Prosegue Paolocci: “In una fase successiva dello studio, abbiamo somministrato sostanze chimiche capaci di stimolare sia i recettori TrkB sia i recettori βAR3, una variante dei recettori βAR che ha funzione di protezione contro l’infarto a livello sperimentale. In entrambi i casi, questi agenti hanno migliorato la funzione cardiaca dei topi infartuati, anche a molta distanza dall’iniziale infarto. Da notare che sia l’uno sia l’altro farmaco aumentavano il contenuto cardiaco di BDNF. La protezione offerta da questi agenti chimici era, invece, quasi del tutto scomparsa o molto attenuata nei topi, il cui cuore è incapace di produrre BDNF all’interno delle sue stesse cellule”.
I ricercatori hanno inoltre evidenziato che le azioni benefiche del BDNF prodotto dalle cellule cardiache attraverso questi stimolanti specifici non era limitato soltanto alle cellule cardiache che si contraggono (e che quindi producono lavoro cardiaco), ma anche a quelle cellule nervose e ai vasi che raggiungono il cuore: le prime controllano/propagano l’impulso elettrico al suo interno, le altre lo riforniscono di sangue.

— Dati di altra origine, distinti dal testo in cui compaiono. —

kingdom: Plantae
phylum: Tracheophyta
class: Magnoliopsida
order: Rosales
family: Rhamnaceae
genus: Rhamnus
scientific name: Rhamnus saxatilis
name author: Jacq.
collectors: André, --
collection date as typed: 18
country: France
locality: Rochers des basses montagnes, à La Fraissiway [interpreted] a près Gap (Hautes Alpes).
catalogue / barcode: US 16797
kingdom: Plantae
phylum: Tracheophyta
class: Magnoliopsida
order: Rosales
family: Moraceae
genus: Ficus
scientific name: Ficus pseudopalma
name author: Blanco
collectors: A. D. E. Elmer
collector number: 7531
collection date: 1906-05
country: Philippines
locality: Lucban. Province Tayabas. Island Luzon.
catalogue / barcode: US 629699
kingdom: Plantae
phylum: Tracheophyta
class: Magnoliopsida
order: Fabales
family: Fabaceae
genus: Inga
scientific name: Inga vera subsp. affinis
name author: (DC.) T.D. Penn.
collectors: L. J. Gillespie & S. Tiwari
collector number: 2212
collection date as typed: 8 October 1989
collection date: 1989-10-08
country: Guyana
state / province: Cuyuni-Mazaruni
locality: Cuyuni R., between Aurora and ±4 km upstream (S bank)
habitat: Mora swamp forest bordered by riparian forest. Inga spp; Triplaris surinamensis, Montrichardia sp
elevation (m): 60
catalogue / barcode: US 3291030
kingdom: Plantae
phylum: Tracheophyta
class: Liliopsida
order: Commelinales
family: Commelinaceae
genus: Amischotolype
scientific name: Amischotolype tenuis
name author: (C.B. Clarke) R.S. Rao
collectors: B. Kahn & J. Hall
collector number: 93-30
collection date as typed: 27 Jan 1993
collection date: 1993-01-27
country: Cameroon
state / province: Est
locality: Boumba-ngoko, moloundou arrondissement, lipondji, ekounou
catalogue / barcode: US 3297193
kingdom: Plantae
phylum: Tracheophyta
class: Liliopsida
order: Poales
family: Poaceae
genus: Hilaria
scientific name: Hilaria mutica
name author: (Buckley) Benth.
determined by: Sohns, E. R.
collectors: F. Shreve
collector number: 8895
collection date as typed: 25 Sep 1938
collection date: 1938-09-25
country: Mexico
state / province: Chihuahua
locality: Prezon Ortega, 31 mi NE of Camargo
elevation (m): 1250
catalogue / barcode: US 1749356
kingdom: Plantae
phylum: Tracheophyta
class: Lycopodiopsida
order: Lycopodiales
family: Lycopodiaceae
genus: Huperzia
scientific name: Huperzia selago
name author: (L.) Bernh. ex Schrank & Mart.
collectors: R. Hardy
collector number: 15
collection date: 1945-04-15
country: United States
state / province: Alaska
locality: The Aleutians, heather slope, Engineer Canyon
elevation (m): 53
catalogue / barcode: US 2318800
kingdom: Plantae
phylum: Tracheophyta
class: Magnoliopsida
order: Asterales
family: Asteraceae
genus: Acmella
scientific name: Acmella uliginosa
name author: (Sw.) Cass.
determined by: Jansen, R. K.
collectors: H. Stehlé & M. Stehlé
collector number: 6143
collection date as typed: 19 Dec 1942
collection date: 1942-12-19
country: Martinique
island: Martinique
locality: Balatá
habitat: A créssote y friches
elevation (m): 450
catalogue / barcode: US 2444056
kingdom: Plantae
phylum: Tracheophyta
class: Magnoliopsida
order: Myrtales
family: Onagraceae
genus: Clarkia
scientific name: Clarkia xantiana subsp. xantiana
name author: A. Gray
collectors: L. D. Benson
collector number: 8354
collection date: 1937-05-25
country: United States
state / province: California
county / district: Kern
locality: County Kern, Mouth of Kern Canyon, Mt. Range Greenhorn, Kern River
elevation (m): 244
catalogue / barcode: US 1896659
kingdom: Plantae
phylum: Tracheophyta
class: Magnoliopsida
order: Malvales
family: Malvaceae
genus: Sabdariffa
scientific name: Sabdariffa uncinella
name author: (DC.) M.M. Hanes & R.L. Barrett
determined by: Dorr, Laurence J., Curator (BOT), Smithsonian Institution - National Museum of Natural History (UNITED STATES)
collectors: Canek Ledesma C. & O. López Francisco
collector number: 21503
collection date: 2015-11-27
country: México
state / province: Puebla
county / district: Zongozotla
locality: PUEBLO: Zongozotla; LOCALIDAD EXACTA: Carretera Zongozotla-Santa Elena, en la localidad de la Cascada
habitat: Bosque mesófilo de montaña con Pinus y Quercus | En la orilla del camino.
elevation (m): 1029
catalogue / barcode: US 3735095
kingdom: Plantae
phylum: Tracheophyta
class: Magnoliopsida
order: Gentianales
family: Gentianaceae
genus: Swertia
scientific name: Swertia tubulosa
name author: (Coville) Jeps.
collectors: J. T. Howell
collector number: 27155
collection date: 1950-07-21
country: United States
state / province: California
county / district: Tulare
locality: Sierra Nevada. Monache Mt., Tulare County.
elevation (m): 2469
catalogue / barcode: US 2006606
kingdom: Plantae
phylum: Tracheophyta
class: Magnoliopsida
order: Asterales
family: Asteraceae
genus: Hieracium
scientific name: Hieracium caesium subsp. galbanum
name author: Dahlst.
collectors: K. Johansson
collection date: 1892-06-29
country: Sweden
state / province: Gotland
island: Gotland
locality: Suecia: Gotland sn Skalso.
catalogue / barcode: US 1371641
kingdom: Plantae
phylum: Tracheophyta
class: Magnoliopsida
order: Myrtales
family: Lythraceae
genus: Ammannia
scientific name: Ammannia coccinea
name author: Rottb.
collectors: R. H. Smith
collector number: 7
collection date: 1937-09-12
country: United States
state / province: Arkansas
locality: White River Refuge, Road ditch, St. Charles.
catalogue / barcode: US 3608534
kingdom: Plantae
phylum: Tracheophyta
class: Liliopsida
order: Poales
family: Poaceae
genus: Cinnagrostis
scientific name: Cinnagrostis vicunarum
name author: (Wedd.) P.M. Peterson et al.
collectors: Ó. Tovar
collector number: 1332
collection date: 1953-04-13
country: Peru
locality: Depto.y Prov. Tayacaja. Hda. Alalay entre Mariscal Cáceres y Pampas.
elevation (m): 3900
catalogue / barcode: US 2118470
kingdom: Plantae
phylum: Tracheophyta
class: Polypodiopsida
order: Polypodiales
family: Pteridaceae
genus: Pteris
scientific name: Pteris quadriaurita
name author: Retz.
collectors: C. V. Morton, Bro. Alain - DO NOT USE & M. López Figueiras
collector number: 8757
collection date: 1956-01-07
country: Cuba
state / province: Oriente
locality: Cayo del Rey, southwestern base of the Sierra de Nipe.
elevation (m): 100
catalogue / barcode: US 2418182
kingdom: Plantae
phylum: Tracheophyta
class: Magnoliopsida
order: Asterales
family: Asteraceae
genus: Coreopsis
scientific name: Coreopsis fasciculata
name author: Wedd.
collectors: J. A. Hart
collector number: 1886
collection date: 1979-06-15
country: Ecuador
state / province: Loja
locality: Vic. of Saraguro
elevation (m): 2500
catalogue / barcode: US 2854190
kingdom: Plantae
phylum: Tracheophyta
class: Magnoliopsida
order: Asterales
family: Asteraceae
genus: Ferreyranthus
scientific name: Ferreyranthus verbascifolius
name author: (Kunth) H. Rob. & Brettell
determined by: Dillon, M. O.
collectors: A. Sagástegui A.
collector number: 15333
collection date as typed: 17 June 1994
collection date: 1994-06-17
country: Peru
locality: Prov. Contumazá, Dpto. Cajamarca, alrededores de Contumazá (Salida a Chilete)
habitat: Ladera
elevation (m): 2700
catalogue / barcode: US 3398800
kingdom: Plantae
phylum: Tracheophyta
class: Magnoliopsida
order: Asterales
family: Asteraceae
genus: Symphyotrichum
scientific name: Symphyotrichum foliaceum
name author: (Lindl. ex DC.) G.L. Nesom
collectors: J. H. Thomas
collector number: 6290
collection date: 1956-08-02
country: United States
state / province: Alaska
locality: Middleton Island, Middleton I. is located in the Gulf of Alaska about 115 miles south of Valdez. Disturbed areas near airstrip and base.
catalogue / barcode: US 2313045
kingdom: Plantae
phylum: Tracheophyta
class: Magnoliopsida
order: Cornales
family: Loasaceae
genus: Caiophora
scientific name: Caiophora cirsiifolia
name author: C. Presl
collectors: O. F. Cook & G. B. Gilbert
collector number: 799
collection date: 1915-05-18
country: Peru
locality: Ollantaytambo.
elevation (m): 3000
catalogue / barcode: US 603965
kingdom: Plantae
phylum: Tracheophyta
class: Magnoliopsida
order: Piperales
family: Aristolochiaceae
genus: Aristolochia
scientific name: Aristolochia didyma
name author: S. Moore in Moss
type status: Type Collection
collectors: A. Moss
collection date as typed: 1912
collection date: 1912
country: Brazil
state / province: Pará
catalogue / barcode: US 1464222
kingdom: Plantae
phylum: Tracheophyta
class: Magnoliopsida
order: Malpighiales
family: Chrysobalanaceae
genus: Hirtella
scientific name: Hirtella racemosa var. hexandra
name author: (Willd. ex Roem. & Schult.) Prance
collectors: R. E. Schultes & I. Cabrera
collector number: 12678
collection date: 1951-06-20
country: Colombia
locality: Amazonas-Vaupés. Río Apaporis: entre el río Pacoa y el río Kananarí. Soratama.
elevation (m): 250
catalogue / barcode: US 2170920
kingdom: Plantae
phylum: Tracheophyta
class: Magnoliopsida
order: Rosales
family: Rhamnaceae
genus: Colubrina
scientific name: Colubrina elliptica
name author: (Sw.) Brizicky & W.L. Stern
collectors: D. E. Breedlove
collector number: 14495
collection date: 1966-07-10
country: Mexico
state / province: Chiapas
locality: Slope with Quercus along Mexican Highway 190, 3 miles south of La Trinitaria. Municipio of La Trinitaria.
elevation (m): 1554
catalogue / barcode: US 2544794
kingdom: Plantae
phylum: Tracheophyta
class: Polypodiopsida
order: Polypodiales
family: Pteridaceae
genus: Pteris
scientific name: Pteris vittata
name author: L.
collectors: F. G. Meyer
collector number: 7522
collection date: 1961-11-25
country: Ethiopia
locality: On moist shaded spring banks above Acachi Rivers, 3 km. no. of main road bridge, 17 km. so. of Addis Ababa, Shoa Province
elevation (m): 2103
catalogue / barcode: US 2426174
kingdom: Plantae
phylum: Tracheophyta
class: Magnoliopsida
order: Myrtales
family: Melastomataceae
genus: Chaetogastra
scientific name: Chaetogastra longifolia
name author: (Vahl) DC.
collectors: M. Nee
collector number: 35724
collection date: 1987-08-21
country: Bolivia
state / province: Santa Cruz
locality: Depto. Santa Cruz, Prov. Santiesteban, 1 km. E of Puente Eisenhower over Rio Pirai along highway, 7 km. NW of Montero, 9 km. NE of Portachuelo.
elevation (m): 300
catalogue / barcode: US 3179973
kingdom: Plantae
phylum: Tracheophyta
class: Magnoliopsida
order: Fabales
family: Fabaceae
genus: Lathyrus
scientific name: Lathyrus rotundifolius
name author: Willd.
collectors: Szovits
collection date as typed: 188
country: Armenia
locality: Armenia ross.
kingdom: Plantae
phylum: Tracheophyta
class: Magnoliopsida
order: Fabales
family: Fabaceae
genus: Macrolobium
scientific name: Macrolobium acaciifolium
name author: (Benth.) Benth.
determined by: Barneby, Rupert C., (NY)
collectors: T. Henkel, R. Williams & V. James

“Una prima conclusione di questo studio è che questa proteina, il BDNF, ha la capacità di aumentare il ‘benessere’, ovvero limitare il danno dell’infarto cardiaco, a diversi livelli, cioè all’interno e all’esterno delle cellule del cuore – conclude Paolocci –. Un’altra importante implicazione è che noi disponiamo di particolari sostanze chimiche capaci di stimolare strutture specifiche presenti sulla superficie delle cellule cardiache possono aumentare la produzione ‘interna’ di BDNF che, se lasciata a sé stante, diminuirebbe col passare del tempo nel cuore infartuato, portandolo ad una cronica inadeguata capacità di contrarsi”.
La mortalità dopo infarto è diminuita molto negli ultimi decenni, grazie a diversi trattamenti, farmacologici e non. Per contro, rimane alto il numero di pazienti che sviluppano un’insufficienza di contrazione cardiaca a distanza di tempo dall’infarto iniziale.
Questa insufficienza cardiaca cronica limita molto la capacità dei pazienti di svolgere anche le più comuni attività di tutti i giorni, quindi la loro qualità di vita. Purtroppo, al momento, non ci sono medicamenti o procedure che possano migliorare sensibilmente questo stato di insufficienza cronica. I dati sperimentali presentati in questo studio aprono una nuova possibilità per combattere questa condizione che rimane tra le più invalidanti e costose dal punto di vista economico, e la cui frequenza continua a crescere pressoché ovunque nel mondo.